Source extract:
In imd_band the % sign is missing in 10-20. We will add that for consistency and clarity

In [None]:
# changing all 10-20 values in stud_info imd_band to 10-20% for consistency's sake
stud_info.loc[stud_info['imd'] == '10-20', 'imd'] = '10-20%'
# making sure it updated
dataframe(stud_info['imd'].explode().unique(), columns=['imd']).sort_values(by='imd').reset_index(drop=True)

**Results**

In [None]:
result_freqs = stud_info['result'].value_counts(normalize=True)
dataframe(result_freqs)

Above is a frequency table of overall student course results.

In [None]:
pass_perc = round((result_freqs[0] * 100), 1)
withdraw_perc = round((result_freqs[1] * 100), 1)
fail_perc = round((result_freqs[2] * 100), 1)
distinct_perc = round((result_freqs[3] * 100), 1)
results_percs = [pass_perc, fail_perc, withdraw_perc, distinct_perc]

labels = results
sizes = [15, 30, 45, 10]

fig1, ax1 = plt.subplots()
ax1.pie(results_percs, labels=results, autopct='%1.1f%%', startangle=90)
ax1.axis('equal')  # Equal aspect ratio ensures that pie is drawn as a circle.

plt.show()


In [None]:
neg_result = fail_perc + withdraw_perc
pos_result = pass_perc + distinct_perc
md(f'''
Here we can see that we have a negative result of withdrawing or failing **{neg_result}%** of the time,
with **{pos_result}%** of students achieving a positive result of passing or passing with distinction.
''')

**Numerical Values**

In [None]:
# show statistical breakdown of numerical values in student info
stud_info.describe(include='int64').round(1)

In [None]:
# store the highest number of module previous attempts by students
max_attempts = stud_info['attempts'].max()
max_credits = stud_info['credits'].max()
min_credits = stud_info['credits'].min()
unreg_total = student_registration['date_unregistration'].count()
unreg_min = student_registration['date_unregistration'].min()
md(f'''
* Most students do not have a previous attempt, but there is a high of {max_attempts} attempts.
    * We can only have data for up to two of the students attempts since we only have two years worth of data.
* The maximum amount of credits a student took during the module was {max_credits}
    * This over twenty times the minimum of {min_credits} credits.
* It is unknown how these courses were weighted, but this amount of credits at the same time may have influenced student success
* There are {"{:,}".format(unreg_total)} values for of date_unregistration which represents the number of students who withdrew from the course.
* The earliest date_unregistration date is {unreg_min} days before the course began, which means this student did not make it to the first day. 
''')

**Early Withdrawals**

In [None]:
early_withdraws = stud_info.loc[stud_info['date_unregistration'] <= 0]
early_withdraws.head()

Records shown:
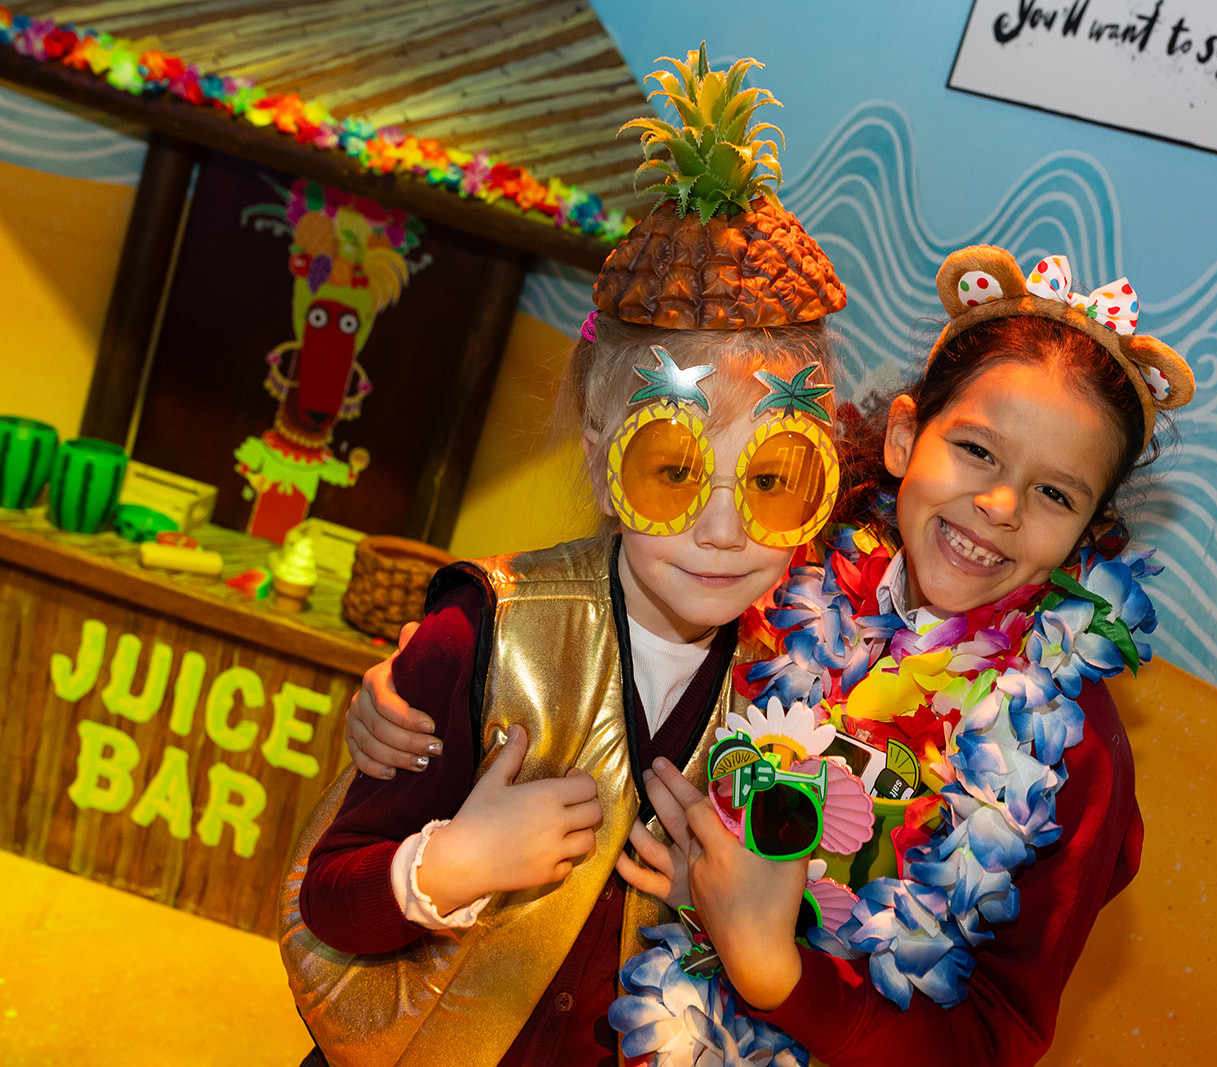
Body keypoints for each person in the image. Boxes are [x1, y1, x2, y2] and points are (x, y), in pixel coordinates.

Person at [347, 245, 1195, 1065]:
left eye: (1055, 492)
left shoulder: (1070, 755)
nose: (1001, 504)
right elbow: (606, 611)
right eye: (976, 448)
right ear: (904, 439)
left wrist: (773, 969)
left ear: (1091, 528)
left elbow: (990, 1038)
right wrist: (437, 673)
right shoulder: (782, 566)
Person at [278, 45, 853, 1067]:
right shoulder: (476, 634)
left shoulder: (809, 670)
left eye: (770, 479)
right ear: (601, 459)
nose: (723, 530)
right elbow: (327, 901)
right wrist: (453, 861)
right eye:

Directions:
a: Reproduce the part of the notebook excerpt that opens with the words containing "fail_perc = round((result_freqs[2]" and closes with "as a circle.".
b: According to the notebook excerpt, why is data available for only up to two of a student's attempts?
The lines after the notebook excerpt are separate material.

Expected responses:
a:
fail_perc = round((result_freqs[2] * 100), 1)
distinct_perc = round((result_freqs[3] * 100), 1)
results_percs = [pass_perc, fail_perc, withdraw_perc, distinct_perc]

labels = results
sizes = [15, 30, 45, 10]

fig1, ax1 = plt.subplots()
ax1.pie(results_percs, labels=results, autopct='%1.1f%%', startangle=90)
ax1.axis('equal')  # Equal aspect ratio ensures that pie is drawn as a circle.

b: Only two years' worth of data is available.